Tamil Nadu

This TN family has lost five people to a mysterious disease in 20 days

Doctors are baffled, as the only thing they have to go on, is one otherwise harmless symptom.

Written by : Pheba Mathew

A tree-lined road leads to 44-year-old Leela’s house in Thandarai village in northern Tamil Nadu. Its walls are painted a soothing light pink. On Friday afternoon, Leela sat on the front verandah. She and her relatives were trying to absorb the loss of the past 20 days. They’ve buried five of their family members – including three children – in less than a month of the same mysterious illness. They had admitted one more person that day. 

The first one to die was Leela’s young son. Thirteen-year-old Christopher fell sick on October 3. “He began vomiting two hours after he ate. We took him to Thiruvannamalai government hospital.” The district hospital is 20km away and takes over an hour to reach. 

But the next day, they took him to the government hospital in Puducherry, about 100km away, after doctors told them to. But on October 5 when doctors there said he was fine, they returned home with Christopher. “He died that night,” says Leela, a daily wage worker.

“He never liked to study or go to school, I used to force him to go. Now look, he has left me and gone,” Leela says.

Barely a day later, 23-year-old Vinod Kumar, the son of Leela’s elder sister’s son. “He also began vomiting and we took him to a hospital in Vellore,” says Leela. He was declared brought dead. It was October 7. According to his family, Vinod was a person with intellectual disability.

The following day, six-year-old Nelson died the very next day. He was the son of Leela’s brother RK Das.

“My brother’s family had come from Bengaluru to attend the funeral service of my son Christopher. Nelson also began vomiting and died on October 8,” says Leela.

Only after seven-year-old Kritika Merlin’s death on October 18, did the family began to think that something was wrong. 

“We realized how quickly the four deaths had occurred in the family,” says Leela. The daughter of Leela’s brother Anthony Vimalraj, Kritika died the day she developed the otherwise innocuous symptom: vomiting. She was a Class 1 student. 

Image: Christopher (Left) and Kritika Merlin (Right)

After Merlin’s death, the villagers began sending the children away to their relatives’ houses in other districts and parts of the state. Any child between the ages of five and 17 was packed off the houses of relatives or friends in other villages and towns. “People think that the village is haunted,” says Leela.

Frightened by the deaths, Leela’s brother Anthony Vimalraj, sent his son to Chittoor district in Andhra Pradesh. “Everyone wants to keep their children safe,” Leela says.

The Tiruvannamalai Municipality began cleaning the water and putting bleaching powder all over the streets in the village.

But this did not stop the row of deaths in their house. Eighty-year-old Joseph, a relative of Leela’s had to be taken to the Thiruvannamalai government hospital on October 24, 2016 after he too began to puke. He died the following day.

The family is not just in mourning, but is also baffled. “Doctors keep saying that the patient is completely alright, only the pulse rate comes down,” says Leela. 

She just hopes this comes to an end soon. “We have neither slept nor eaten food properly in the last 20 days. None of us have even gone for work,” says Leela.

The mysterious illness appears to have only afflicted Leela’s family. Two people who passed away in the village during this time, died of other causes. Amudha (27) died after developing a blood clot in the brain and Munnusamy (70) succumbed to head injuries sustained during a fall. 

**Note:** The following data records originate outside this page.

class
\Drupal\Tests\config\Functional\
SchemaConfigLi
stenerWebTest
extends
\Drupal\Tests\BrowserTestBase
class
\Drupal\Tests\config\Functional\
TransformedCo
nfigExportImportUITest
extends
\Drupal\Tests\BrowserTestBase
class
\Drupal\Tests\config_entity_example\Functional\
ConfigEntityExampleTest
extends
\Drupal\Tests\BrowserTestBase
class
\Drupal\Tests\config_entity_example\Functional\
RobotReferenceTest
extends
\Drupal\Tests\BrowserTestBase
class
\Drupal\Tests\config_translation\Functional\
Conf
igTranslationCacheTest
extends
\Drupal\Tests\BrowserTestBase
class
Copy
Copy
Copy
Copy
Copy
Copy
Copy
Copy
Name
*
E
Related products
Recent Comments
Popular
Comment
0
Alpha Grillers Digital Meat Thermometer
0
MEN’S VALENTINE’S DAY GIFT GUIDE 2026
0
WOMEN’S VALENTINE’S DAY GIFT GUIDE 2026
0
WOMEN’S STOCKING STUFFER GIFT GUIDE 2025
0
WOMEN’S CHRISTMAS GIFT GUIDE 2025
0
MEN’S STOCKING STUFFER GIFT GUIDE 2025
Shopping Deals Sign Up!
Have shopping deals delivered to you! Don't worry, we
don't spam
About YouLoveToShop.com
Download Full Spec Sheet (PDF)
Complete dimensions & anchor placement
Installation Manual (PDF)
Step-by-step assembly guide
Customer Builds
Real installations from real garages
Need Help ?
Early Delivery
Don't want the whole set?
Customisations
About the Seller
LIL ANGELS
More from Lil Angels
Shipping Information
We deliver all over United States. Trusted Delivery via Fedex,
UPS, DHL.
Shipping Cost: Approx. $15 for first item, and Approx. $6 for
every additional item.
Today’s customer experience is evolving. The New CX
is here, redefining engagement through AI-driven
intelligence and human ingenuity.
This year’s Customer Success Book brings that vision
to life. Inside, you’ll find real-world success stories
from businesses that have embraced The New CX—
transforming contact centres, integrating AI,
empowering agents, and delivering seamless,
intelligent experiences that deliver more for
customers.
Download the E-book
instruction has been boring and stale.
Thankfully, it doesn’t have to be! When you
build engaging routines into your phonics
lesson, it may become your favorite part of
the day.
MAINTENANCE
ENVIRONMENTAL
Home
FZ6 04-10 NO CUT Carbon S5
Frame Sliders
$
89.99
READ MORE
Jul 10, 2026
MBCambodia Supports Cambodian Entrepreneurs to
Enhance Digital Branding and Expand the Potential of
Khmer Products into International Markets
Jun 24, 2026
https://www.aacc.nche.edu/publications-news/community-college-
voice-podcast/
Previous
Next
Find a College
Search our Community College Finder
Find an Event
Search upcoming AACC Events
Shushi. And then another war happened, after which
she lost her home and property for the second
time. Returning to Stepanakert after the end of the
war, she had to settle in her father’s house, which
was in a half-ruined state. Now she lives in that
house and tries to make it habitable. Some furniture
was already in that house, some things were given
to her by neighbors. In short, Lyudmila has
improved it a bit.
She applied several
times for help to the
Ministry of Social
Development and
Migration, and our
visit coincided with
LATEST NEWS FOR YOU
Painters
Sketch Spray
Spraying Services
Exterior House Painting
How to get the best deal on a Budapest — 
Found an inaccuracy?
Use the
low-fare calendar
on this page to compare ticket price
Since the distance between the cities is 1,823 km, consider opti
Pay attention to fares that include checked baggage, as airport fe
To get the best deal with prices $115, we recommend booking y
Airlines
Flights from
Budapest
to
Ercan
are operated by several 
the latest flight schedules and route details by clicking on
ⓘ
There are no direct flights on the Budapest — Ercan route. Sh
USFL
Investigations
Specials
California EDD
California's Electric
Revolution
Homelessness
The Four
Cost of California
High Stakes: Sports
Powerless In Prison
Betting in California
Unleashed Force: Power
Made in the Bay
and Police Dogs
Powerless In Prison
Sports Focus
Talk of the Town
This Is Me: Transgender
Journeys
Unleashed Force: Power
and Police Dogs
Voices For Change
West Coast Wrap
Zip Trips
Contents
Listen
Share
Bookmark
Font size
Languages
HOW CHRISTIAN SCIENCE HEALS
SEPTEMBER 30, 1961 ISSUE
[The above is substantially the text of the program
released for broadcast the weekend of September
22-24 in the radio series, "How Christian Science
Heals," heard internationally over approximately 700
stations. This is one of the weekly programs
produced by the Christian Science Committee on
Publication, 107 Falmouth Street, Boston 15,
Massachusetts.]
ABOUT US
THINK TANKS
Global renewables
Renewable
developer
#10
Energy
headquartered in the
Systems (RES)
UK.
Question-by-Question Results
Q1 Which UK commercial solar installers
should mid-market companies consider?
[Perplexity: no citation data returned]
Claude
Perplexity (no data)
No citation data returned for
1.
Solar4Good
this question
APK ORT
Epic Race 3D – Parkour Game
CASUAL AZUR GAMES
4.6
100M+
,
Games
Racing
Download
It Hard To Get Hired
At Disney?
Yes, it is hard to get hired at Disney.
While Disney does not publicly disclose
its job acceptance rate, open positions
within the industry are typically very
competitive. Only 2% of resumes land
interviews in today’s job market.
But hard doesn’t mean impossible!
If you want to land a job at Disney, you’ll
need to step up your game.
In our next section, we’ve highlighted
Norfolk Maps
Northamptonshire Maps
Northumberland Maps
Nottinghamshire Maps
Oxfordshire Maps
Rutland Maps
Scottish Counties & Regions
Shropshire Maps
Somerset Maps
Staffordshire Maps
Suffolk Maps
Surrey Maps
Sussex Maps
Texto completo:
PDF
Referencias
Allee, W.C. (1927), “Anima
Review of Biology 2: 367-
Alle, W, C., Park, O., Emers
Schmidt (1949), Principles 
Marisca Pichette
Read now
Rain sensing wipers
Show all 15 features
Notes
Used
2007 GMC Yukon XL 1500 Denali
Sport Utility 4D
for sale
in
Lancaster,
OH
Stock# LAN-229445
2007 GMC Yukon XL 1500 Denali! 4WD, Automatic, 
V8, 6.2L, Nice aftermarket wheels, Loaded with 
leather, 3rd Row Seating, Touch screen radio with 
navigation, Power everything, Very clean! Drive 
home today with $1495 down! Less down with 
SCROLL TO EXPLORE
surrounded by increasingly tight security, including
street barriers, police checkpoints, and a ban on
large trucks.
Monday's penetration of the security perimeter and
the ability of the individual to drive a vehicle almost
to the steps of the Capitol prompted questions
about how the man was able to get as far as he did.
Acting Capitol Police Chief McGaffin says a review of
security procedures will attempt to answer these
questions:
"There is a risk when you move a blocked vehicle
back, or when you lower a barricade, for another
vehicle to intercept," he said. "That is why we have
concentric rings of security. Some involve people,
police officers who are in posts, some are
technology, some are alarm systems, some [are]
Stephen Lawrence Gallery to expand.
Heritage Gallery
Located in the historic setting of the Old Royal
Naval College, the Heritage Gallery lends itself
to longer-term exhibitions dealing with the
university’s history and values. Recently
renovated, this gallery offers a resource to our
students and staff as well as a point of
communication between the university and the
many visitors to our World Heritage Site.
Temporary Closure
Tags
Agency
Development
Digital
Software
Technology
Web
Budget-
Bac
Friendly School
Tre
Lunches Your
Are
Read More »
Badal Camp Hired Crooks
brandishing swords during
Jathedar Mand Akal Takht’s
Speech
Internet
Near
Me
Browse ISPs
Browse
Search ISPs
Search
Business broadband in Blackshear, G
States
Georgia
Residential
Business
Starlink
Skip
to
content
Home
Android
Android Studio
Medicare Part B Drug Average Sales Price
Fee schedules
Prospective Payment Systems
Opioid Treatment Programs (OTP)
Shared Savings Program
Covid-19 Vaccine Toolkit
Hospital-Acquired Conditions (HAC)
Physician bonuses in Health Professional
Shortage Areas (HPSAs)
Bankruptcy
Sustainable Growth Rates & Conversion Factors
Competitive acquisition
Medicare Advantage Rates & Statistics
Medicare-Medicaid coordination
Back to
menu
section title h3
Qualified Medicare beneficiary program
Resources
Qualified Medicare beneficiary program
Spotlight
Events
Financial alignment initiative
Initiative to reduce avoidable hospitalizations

The nearest hospital is in the Tiruvannamalai government hospital, in the district headquarters, 20km away. But in the wake of these deaths, the district administration set up a Public Health Centre a week ago to ascertain the causes for the illness.  

Gram panchayat president Vijaylakshmi (42) says that the children are now returning to their homes. But according to her, only the three children died mysteriously. “Joseph died due to old age and Vinod Kumar was a mentally challenged person. The death of children might be due all the tiredness without sleep,” says Vijaylakshmi.

At the PHC, which is about 500 metres from Leela’s house, the doctors discuss possibilities. “We are still checking people and getting all tests done, we cannot tell anything more than this,” says a doctor who declines to give his name.

The ordeal for Leela’s family is far from over. On Thursday, Leela’s mother 60-year-old mother Christa was hospitalised. On Friday, it was Joseph’s daughter, 42-year-old Rita Mary’s turn. 

Leela has had enough, and wants to move away, but worry that she will not find work keeps her here. They will know in the coming days whether the mysterious illness claims more lives in their family.